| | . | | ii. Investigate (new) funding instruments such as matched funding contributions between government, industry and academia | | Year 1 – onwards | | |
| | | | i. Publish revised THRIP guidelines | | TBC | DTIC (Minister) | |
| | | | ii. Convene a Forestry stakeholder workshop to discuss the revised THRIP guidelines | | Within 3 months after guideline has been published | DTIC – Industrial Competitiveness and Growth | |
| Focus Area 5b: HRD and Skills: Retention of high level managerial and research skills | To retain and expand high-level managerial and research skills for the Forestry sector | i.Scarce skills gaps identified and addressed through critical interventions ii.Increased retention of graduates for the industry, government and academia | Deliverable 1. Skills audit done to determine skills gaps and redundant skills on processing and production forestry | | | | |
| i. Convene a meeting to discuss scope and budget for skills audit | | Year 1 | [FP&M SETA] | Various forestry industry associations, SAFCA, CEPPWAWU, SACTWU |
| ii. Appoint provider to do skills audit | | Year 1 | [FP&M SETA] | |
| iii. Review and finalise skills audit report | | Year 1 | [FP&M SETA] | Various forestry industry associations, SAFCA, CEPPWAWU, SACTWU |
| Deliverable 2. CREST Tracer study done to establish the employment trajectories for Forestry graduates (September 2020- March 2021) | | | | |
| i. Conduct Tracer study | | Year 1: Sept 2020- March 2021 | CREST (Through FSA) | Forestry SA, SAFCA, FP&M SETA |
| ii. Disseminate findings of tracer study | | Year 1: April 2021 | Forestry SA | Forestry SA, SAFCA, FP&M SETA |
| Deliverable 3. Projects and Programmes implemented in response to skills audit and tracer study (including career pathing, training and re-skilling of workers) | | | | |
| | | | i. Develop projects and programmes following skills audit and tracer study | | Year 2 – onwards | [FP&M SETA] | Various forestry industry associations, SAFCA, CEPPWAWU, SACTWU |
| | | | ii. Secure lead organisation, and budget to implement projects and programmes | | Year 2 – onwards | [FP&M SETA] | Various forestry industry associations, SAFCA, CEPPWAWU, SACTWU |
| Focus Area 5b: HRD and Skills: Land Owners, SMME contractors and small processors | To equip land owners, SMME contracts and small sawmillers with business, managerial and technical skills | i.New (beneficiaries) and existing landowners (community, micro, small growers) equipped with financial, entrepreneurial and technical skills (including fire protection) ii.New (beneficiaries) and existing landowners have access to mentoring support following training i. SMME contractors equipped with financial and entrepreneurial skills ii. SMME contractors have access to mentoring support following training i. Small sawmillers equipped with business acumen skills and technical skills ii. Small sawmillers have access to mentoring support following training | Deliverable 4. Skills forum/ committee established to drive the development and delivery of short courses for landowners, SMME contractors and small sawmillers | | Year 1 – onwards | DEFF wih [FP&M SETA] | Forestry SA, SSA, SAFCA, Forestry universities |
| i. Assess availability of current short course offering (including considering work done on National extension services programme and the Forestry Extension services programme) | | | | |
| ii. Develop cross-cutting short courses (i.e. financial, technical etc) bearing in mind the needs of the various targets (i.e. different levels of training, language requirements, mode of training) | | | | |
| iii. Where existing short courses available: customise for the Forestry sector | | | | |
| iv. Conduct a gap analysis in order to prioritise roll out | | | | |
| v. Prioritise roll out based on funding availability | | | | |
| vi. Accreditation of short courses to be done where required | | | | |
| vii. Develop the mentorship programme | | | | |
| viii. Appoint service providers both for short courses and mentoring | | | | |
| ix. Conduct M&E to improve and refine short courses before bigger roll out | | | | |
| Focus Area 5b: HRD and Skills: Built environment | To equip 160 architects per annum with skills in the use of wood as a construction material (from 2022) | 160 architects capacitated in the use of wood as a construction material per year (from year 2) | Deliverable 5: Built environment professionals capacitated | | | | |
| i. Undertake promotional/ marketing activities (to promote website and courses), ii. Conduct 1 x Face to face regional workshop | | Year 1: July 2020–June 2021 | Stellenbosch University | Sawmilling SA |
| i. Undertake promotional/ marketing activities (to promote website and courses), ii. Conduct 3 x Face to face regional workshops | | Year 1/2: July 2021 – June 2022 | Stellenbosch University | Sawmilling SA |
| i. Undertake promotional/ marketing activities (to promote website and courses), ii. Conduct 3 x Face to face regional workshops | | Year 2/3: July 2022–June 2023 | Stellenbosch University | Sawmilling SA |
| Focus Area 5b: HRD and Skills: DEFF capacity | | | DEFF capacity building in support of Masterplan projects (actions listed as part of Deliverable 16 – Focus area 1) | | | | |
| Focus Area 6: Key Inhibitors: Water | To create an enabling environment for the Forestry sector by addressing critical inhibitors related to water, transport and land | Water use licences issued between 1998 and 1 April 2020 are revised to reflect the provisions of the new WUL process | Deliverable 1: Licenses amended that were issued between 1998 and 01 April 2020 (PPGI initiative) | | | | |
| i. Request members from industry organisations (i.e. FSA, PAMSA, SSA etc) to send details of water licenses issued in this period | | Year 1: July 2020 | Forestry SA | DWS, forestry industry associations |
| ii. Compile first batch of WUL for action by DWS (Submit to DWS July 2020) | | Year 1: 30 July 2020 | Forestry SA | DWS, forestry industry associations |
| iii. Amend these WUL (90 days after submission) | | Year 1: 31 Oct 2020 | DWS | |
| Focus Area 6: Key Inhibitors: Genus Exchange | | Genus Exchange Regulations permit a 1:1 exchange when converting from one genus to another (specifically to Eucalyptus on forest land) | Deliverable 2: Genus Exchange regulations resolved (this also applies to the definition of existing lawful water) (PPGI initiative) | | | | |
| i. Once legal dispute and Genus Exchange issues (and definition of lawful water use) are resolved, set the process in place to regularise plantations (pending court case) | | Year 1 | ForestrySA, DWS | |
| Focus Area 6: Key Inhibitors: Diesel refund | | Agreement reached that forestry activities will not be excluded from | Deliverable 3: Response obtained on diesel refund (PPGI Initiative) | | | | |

Work item:
Transcribe every entry exactly as it reads.

Finished exercise:
| | . | | ii. Investigate (new) funding instruments such as matched funding contributions between government, industry and academia | | Year 1 – onwards | | |
| | | | i. Publish revised THRIP guidelines | | TBC | DTIC (Minister) | |
| | | | ii. Convene a Forestry stakeholder workshop to discuss the revised THRIP guidelines | | Within 3 months after guideline has been published | DTIC – Industrial Competitiveness and Growth | |
| Focus Area 5b: HRD and Skills: Retention of high level managerial and research skills | To retain and expand high-level managerial and research skills for the Forestry sector | i.Scarce skills gaps identified and addressed through critical interventions ii.Increased retention of graduates for the industry, government and academia | Deliverable 1. Skills audit done to determine skills gaps and redundant skills on processing and production forestry | | | | |
| i. Convene a meeting to discuss scope and budget for skills audit | | Year 1 | [FP&M SETA] | Various forestry industry associations, SAFCA, CEPPWAWU, SACTWU |
| ii. Appoint provider to do skills audit | | Year 1 | [FP&M SETA] | |
| iii. Review and finalise skills audit report | | Year 1 | [FP&M SETA] | Various forestry industry associations, SAFCA, CEPPWAWU, SACTWU |
| Deliverable 2. CREST Tracer study done to establish the employment trajectories for Forestry graduates (September 2020- March 2021) | | | | |
| i. Conduct Tracer study | | Year 1: Sept 2020- March 2021 | CREST (Through FSA) | Forestry SA, SAFCA, FP&M SETA |
| ii. Disseminate findings of tracer study | | Year 1: April 2021 | Forestry SA | Forestry SA, SAFCA, FP&M SETA |
| Deliverable 3. Projects and Programmes implemented in response to skills audit and tracer study (including career pathing, training and re-skilling of workers) | | | | |
| | | | i. Develop projects and programmes following skills audit and tracer study | | Year 2 – onwards | [FP&M SETA] | Various forestry industry associations, SAFCA, CEPPWAWU, SACTWU |
| | | | ii. Secure lead organisation, and budget to implement projects and programmes | | Year 2 – onwards | [FP&M SETA] | Various forestry industry associations, SAFCA, CEPPWAWU, SACTWU |
| Focus Area 5b: HRD and Skills: Land Owners, SMME contractors and small processors | To equip land owners, SMME contracts and small sawmillers with business, managerial and technical skills | i.New (beneficiaries) and existing landowners (community, micro, small growers) equipped with financial, entrepreneurial and technical skills (including fire protection) ii.New (beneficiaries) and existing landowners have access to mentoring support following training i. SMME contractors equipped with financial and entrepreneurial skills ii. SMME contractors have access to mentoring support following training i. Small sawmillers equipped with business acumen skills and technical skills ii. Small sawmillers have access to mentoring support following training | Deliverable 4. Skills forum/ committee established to drive the development and delivery of short courses for landowners, SMME contractors and small sawmillers | | Year 1 – onwards | DEFF wih [FP&M SETA] | Forestry SA, SSA, SAFCA, Forestry universities |
| i. Assess availability of current short course offering (including considering work done on National extension services programme and the Forestry Extension services programme) | | | | |
| ii. Develop cross-cutting short courses (i.e. financial, technical etc) bearing in mind the needs of the various targets (i.e. different levels of training, language requirements, mode of training) | | | | |
| iii. Where existing short courses available: customise for the Forestry sector | | | | |
| iv. Conduct a gap analysis in order to prioritise roll out | | | | |
| v. Prioritise roll out based on funding availability | | | | |
| vi. Accreditation of short courses to be done where required | | | | |
| vii. Develop the mentorship programme | | | | |
| viii. Appoint service providers both for short courses and mentoring | | | | |
| ix. Conduct M&E to improve and refine short courses before bigger roll out | | | | |
| Focus Area 5b: HRD and Skills: Built environment | To equip 160 architects per annum with skills in the use of wood as a construction material (from 2022) | 160 architects capacitated in the use of wood as a construction material per year (from year 2) | Deliverable 5: Built environment professionals capacitated | | | | |
| i. Undertake promotional/ marketing activities (to promote website and courses), ii. Conduct 1 x Face to face regional workshop | | Year 1: July 2020–June 2021 | Stellenbosch University | Sawmilling SA |
| i. Undertake promotional/ marketing activities (to promote website and courses), ii. Conduct 3 x Face to face regional workshops | | Year 1/2: July 2021 – June 2022 | Stellenbosch University | Sawmilling SA |
| i. Undertake promotional/ marketing activities (to promote website and courses), ii. Conduct 3 x Face to face regional workshops | | Year 2/3: July 2022–June 2023 | Stellenbosch University | Sawmilling SA |
| Focus Area 5b: HRD and Skills: DEFF capacity | | | DEFF capacity building in support of Masterplan projects (actions listed as part of Deliverable 16 – Focus area 1) | | | | |
| Focus Area 6: Key Inhibitors: Water | To create an enabling environment for the Forestry sector by addressing critical inhibitors related to water, transport and land | Water use licences issued between 1998 and 1 April 2020 are revised to reflect the provisions of the new WUL process | Deliverable 1: Licenses amended that were issued between 1998 and 01 April 2020 (PPGI initiative) | | | | |
| i. Request members from industry organisations (i.e. FSA, PAMSA, SSA etc) to send details of water licenses issued in this period | | Year 1: July 2020 | Forestry SA | DWS, forestry industry associations |
| ii. Compile first batch of WUL for action by DWS (Submit to DWS July 2020) | | Year 1: 30 July 2020 | Forestry SA | DWS, forestry industry associations |
| iii. Amend these WUL (90 days after submission) | | Year 1: 31 Oct 2020 | DWS | |
| Focus Area 6: Key Inhibitors: Genus Exchange | | Genus Exchange Regulations permit a 1:1 exchange when converting from one genus to another (specifically to Eucalyptus on forest land) | Deliverable 2: Genus Exchange regulations resolved (this also applies to the definition of existing lawful water) (PPGI initiative) | | | | |
| i. Once legal dispute and Genus Exchange issues (and definition of lawful water use) are resolved, set the process in place to regularise plantations (pending court case) | | Year 1 | ForestrySA, DWS | |
| Focus Area 6: Key Inhibitors: Diesel refund | | Agreement reached that forestry activities will not be excluded from | Deliverable 3: Response obtained on diesel refund (PPGI Initiative) | | | | |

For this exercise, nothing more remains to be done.